Thursday’s move, which takes the ECB’s deposit rate to its lowest level since early 2023, came hours after Eurostat reported that the Eurozone economy had not grown at all in the fourth quarter of 2024.
“The economy is still facing headwinds,” the ECB said, while repeating its analysis that the fall in inflation, which has tumbled from a 2022 peak of 10.6 per cent to 2.4 per cent in December, was “well on track”.
The central bank added that “monetary policy remains restrictive” — an acknowledgment that interest rates are still higher than the neutral rate that neither stimulates nor holds back the economy.
The euro slightly strengthened following the widely expected cut, flat on the day against the dollar at $1.042.
The ECB has now cut rates five times since last summer and in trading immediately after the decision, swaps markets were pricing in two or three more quarter-point cuts by the end of the year, unchanged from earlier in the day.
“Our view is that economic data will continue to push the ECB to cut at every meeting until the deposit rate reaches 1.5 per cent,” said Tomasz Wieladek, chief European economist at asset manager T Rowe Price.
He cited the threat to Eurozone economic growth posed by US President Donald Trump’s tariff plans and the expected fall in inflation later in the year.
The central bank predicts only a slight acceleration in growth from 0.7 per cent for last year as a whole to 1.1 per cent this year.
On Thursday the ECB reiterated that “the gradually fading effects of restrictive monetary policy should support a pick-up in demand over time”, pointing to increases in real incomes and lower borrowing costs.

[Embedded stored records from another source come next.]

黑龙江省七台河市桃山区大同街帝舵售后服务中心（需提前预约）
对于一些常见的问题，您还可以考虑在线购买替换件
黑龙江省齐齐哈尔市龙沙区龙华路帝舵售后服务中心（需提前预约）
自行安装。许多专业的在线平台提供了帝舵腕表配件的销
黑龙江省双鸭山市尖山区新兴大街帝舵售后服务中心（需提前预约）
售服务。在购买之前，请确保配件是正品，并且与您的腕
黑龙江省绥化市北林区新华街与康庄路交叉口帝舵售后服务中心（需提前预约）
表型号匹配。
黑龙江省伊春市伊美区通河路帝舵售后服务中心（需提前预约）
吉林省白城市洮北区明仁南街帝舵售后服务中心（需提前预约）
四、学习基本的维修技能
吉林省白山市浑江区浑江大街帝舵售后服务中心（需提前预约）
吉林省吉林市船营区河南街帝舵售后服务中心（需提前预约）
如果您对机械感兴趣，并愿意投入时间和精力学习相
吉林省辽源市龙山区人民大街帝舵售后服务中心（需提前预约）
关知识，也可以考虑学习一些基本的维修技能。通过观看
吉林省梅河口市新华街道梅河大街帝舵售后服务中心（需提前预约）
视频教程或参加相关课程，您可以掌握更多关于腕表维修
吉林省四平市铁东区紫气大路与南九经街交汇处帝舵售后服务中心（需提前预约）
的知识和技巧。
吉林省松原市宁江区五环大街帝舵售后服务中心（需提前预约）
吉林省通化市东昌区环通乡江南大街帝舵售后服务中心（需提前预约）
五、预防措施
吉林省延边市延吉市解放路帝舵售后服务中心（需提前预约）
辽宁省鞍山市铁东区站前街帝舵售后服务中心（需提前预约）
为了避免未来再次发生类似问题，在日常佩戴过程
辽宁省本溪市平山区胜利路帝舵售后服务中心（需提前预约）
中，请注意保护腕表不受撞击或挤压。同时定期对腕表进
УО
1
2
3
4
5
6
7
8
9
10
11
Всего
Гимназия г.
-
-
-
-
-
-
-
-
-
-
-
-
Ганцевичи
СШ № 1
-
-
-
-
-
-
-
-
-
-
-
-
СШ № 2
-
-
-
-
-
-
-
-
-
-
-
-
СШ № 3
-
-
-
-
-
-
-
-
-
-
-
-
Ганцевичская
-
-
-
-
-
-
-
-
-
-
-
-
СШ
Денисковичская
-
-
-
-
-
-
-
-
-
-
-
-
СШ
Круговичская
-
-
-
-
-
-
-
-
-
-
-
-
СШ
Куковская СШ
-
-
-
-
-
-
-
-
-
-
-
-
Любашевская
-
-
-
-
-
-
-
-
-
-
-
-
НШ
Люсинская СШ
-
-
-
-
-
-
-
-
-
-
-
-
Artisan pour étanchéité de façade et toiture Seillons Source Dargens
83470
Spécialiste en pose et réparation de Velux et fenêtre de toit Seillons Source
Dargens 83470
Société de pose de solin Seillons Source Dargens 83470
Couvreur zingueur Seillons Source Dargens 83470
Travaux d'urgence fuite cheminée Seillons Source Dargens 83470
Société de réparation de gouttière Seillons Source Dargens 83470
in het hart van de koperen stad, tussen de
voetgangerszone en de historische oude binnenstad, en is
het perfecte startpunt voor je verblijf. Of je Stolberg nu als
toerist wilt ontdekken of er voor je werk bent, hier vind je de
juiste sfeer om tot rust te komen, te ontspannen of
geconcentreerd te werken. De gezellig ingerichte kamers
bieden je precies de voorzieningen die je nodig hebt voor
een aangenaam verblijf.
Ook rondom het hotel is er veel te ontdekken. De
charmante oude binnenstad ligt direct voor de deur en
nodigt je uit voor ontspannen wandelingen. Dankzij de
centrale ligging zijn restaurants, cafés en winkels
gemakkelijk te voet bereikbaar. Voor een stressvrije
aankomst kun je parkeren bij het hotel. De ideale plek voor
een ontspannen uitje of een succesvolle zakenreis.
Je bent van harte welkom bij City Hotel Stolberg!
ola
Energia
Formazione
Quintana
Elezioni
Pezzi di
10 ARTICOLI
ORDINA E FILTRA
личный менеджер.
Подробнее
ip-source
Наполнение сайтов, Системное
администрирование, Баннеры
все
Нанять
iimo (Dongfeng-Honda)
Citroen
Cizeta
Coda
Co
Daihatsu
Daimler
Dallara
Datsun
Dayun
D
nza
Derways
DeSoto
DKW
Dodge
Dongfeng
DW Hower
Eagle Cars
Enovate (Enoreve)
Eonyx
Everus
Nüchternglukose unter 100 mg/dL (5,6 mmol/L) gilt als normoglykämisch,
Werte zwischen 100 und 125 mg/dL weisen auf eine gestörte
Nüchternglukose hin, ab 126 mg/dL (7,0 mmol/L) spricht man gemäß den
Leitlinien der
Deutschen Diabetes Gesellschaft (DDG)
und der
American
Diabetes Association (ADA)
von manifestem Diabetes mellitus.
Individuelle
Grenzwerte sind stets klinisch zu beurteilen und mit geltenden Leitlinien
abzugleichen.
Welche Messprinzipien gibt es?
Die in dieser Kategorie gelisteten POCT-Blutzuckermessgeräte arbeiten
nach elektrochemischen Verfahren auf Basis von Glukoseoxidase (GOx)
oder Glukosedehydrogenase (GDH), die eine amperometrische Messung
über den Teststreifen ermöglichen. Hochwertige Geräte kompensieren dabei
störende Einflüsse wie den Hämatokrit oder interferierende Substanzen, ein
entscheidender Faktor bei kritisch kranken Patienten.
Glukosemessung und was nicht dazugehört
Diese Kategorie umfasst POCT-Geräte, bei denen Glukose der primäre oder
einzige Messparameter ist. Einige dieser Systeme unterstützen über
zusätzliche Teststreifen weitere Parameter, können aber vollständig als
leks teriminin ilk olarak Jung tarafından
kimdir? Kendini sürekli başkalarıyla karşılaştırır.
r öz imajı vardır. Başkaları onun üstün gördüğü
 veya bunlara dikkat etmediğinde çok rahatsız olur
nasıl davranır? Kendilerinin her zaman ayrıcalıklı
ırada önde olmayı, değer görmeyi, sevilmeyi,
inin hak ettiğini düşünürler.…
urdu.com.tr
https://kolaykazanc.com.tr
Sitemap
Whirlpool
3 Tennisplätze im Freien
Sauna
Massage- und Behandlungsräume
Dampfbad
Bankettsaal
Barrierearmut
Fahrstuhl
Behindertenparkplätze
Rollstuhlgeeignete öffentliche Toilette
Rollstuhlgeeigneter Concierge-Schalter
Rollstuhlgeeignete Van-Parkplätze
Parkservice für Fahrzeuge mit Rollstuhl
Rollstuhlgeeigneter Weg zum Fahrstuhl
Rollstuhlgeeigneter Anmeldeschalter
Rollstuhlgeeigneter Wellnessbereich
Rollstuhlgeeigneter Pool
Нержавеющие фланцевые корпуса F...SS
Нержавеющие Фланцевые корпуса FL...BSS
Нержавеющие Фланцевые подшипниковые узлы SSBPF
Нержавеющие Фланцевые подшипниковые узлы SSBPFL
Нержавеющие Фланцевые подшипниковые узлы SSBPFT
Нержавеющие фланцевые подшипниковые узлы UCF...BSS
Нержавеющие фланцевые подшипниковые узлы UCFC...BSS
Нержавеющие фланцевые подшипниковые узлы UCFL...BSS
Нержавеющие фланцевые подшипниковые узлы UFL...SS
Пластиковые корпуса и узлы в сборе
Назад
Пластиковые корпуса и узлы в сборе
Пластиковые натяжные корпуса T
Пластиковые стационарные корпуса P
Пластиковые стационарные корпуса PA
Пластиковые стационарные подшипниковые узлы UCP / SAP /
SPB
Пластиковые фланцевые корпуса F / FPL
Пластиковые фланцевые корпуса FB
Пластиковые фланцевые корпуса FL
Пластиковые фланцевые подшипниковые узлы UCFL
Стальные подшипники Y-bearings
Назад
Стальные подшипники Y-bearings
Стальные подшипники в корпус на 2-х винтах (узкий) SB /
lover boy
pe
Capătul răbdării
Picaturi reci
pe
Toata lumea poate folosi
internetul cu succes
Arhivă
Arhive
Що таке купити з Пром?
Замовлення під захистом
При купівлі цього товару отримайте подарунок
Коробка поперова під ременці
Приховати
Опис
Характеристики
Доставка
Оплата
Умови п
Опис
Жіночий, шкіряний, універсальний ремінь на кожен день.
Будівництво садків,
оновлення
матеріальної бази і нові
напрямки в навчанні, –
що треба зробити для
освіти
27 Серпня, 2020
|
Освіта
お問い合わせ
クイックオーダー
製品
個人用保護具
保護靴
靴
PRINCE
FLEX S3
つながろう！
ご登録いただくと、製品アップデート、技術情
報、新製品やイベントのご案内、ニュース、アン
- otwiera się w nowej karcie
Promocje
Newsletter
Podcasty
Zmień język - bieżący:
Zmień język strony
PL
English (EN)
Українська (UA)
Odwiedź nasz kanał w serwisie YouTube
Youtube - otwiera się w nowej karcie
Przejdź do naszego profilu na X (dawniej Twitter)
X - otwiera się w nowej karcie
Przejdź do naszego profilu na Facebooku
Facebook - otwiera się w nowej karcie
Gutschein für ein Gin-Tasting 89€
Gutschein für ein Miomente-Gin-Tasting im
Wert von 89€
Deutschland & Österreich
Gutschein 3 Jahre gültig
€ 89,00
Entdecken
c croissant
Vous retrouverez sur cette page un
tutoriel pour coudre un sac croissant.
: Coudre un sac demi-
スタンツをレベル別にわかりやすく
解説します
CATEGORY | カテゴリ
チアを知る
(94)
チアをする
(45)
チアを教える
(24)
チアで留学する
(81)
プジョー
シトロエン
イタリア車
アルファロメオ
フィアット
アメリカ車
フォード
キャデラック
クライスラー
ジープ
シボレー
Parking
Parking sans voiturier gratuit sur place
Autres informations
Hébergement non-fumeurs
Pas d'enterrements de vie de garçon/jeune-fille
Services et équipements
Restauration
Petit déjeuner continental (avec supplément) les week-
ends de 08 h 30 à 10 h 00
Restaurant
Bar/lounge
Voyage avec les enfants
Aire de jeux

By contrast with the Eurozone’s sluggish progress, the US economy expanded at an annualised rate of 2.8 per cent in the third quarter of last year.
The ECB’s decision also came a day after the US Federal Reserve kept rates on hold.
Investor expectations that it will cut rates more than the Fed this year have weakened the euro, which has come close to parity to the dollar.
“Currently the question is not if the ECB will continue to lower interest rates this year, but by how much,” Ulrich Kater, chief economist of Deka Bank, wrote in a note to clients.
In a shift from previous hawkish language, in December the ECB dropped a commitment to “keep policy rates sufficiently restrictive for as long as necessary” to bring down inflation in line with its 2 per cent target.